Our Antifungal Pipeline
Our antifungal pipeline is woefully unprepared for the emergence of a pathogen like C. auris. Antifungal research is hobbled by the absence of investment, especially in this era of US government pullback from research funding in general. The commercial opportunities for such therapies are very limited given the still relatively low numbers of highly resistant C. auris infections and the reluctance of the healthcare community and governments to pay sufficiently high prices for lifesaving therapy of infections as opposed to, say, cancer. For those patients experiencing such infections, present-day options are very limited – and they may be even more limited in the future if pipeline drugs fail to be approved, or, as is more likely, their sponsors go bankrupt for lack of sufficient sales.
Why catheters provide such an inviting home
One reason Candida auris causes so many bloodstream infections is its remarkable ability to form biofilms on the surfaces of intravenous catheters and other medical devices.
A biofilm is not merely a collection of fungal cells. It is an organized community embedded within a sticky, self-produced matrix of sugars, proteins, and DNA that functions as a protective fortress. Once established, the organisms become much more difficult for both antifungal drugs and the immune system to eliminate.
Biofilms also serve as a launching pad for infection. Cells can continually break away from the community, enter the bloodstream, and spread throughout the body. Simply treating the patient with antifungal drugs may not be enough; removing the infected catheter is often essential to curing the infection.
Amphotericin B: effective, but nasty
When C. auris resists more commonly used antifungal drugs, physicians often turn to amphotericin B, a medication that has been saving lives for more than half a century. Unfortunately, it has also earned a reputation for causing serious side effects.

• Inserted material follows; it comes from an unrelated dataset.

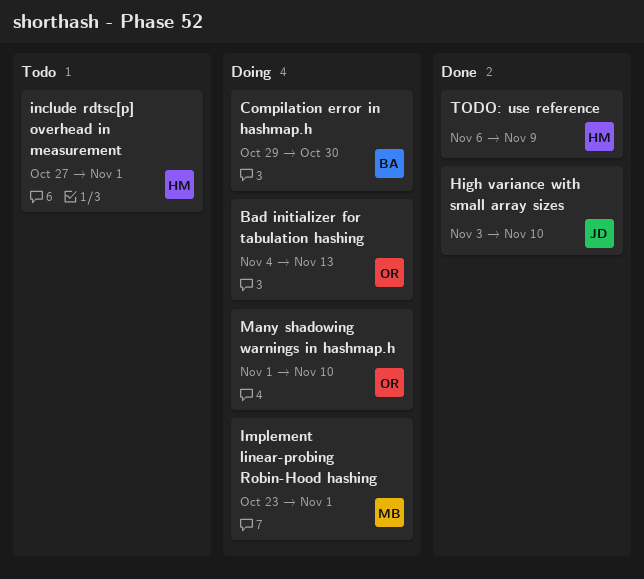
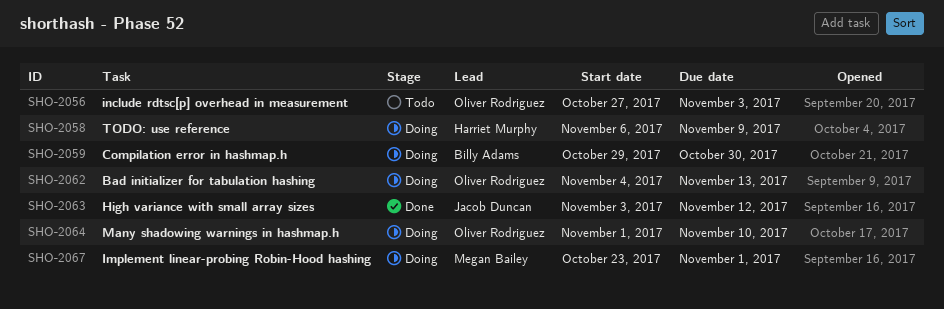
High variance with small array sizes, due: Nov 10 -> Nov 12
include rdtsc[p] overhead in measurement, owner: Harriet Murphy -> Oliver Rodriguez
include rdtsc[p] overhead in measurement, due: Nov 1 -> Nov 3
TODO: use reference, status: Done -> Doing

The drug works by binding to ergosterol in the fungal cell membrane. Once attached, amphotericin molecules form tiny pores that perforate the membrane, allowing ions and other cellular contents to leak out until the fungal cell dies.
The not-so-good news is that the most recent surveillance covers 2021-2024, so it is already somewhat out of date. That imperfect selectivity explains many of the drug's toxic effects, particularly kidney damage, as well as the fever and chills that often accompany its infusion. Physicians have long joked that the drug should be called "Amphoterrible"—a reflection of its toxicity rather than its effectiveness.
Despite these drawbacks, amphotericin B remains one of the few dependable options for patients with multidrug-resistant fungal infections. That reality underscores a sobering fact: our limited arsenal of antifungal drugs leaves little room for resistance to emerge before we begin running out of effective treatments.
Like antibacterial drugs, antifungal drugs require new approaches to assure their ultimate commercial success. Without this, we can look forward to increasing infections for which efficacious treatments will not really exist.
NOTES:
[1] A yeast is a type of fungus. The main difference is that yeasts, such as Candida auris, usually exist as single cells, while many other fungi grow as long branching threads or as familiar forms like molds and mushrooms. In other words, all yeasts are fungi, but not all fungi are yeasts.